_Instructions for the task_: Please give the entries again in full and exactly, without any picture.

(Detected change data)
══════════

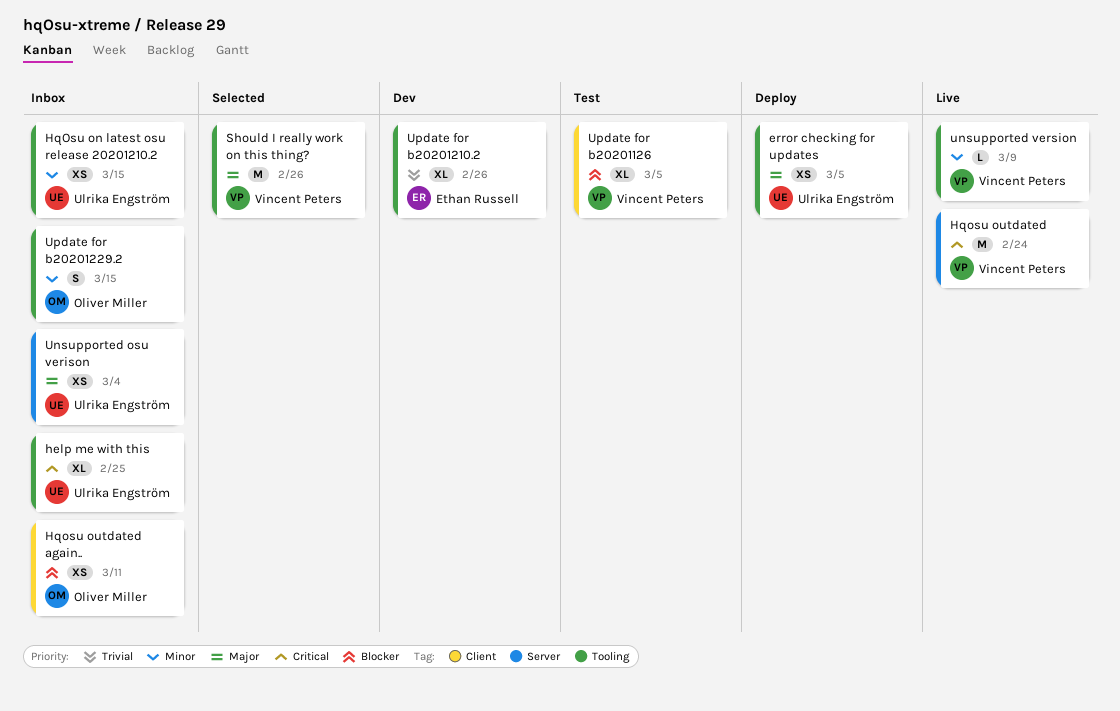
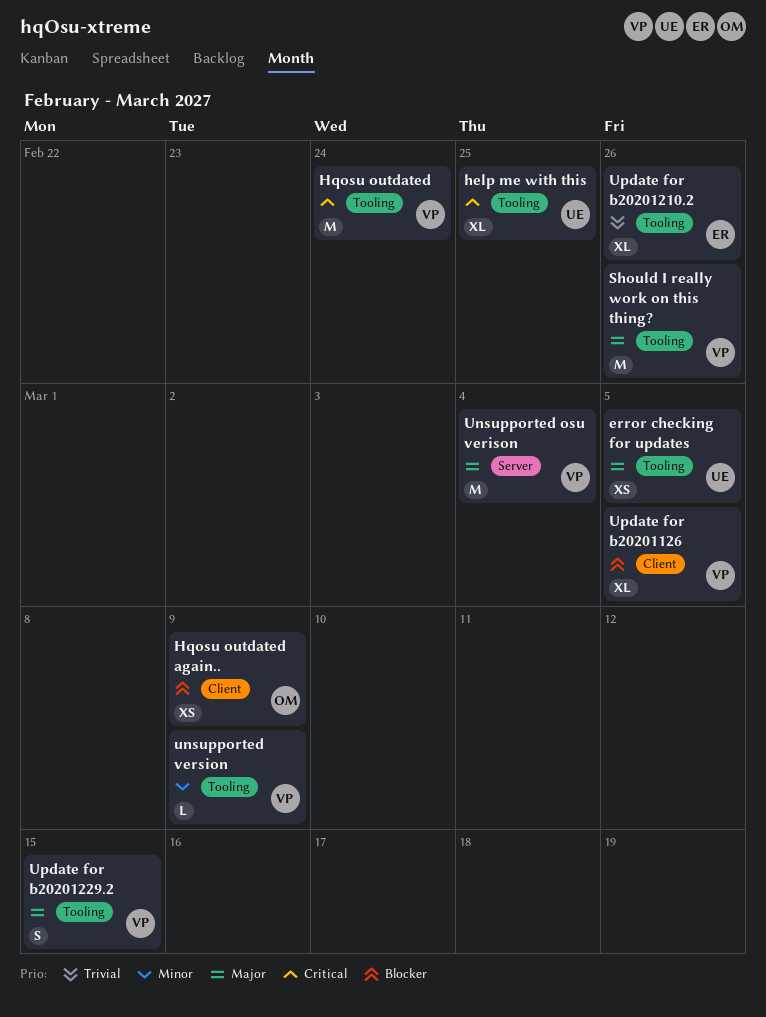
HqOsu on latest osu release 20201210.2: present -> none
Hqosu outdated, label: Server -> Tooling
Hqosu outdated again.., due: Mar 11 -> Mar 9
Unsupported osu verison, owner: Ulrika Engström -> Vincent Peters
Unsupported osu verison, estimate: XS -> M
Update for b20201229.2, owner: Oliver Miller -> Vincent Peters
Update for b20201229.2, priority: Minor -> Major

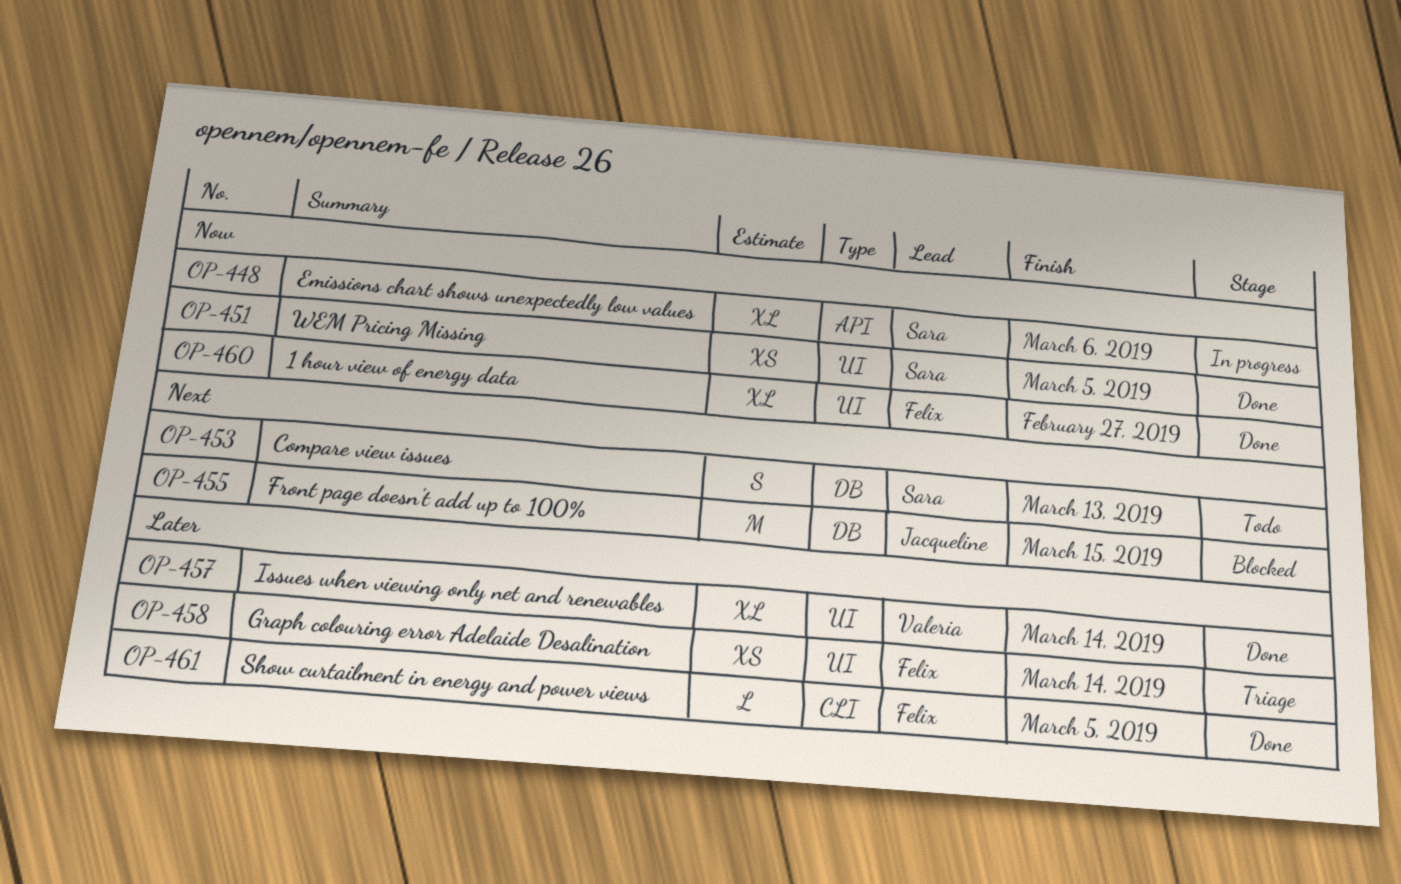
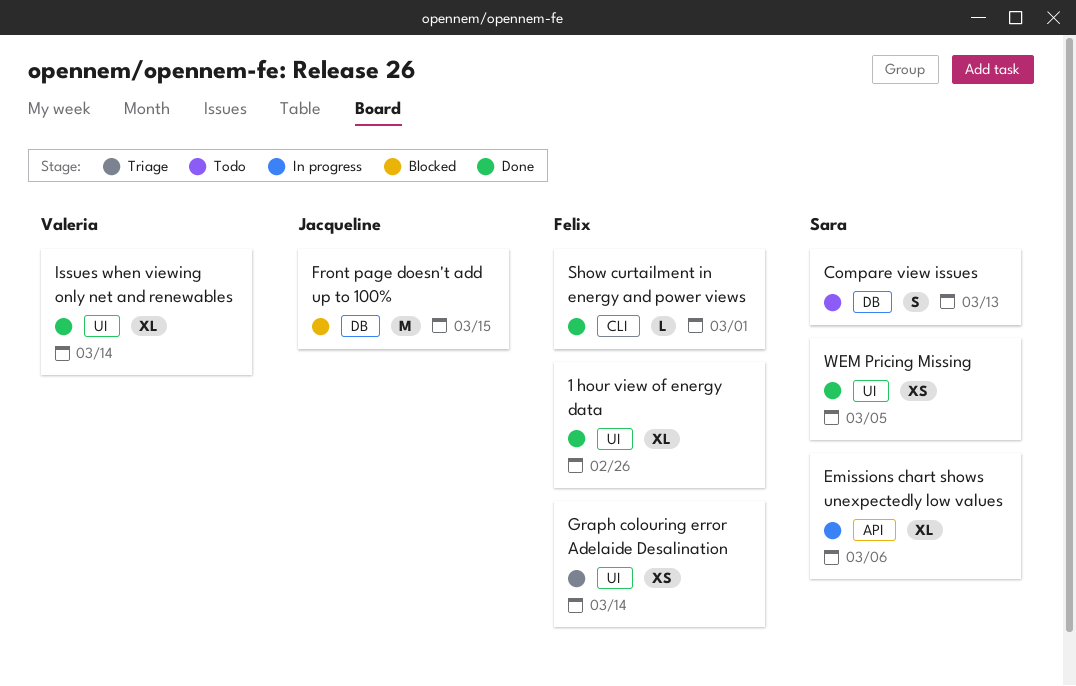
1 hour view of energy data, due: Feb 27 -> Feb 26
Show curtailment in energy and power views, due: Mar 5 -> Mar 1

══════════

_Task output_:
HqOsu on latest osu release 20201210.2: present -> none
Hqosu outdated, label: Server -> Tooling
Hqosu outdated again.., due: Mar 11 -> Mar 9
Unsupported osu verison, owner: Ulrika Engström -> Vincent Peters
Unsupported osu verison, estimate: XS -> M
Update for b20201229.2, owner: Oliver Miller -> Vincent Peters
Update for b20201229.2, priority: Minor -> Major

1 hour view of energy data, due: Feb 27 -> Feb 26
Show curtailment in energy and power views, due: Mar 5 -> Mar 1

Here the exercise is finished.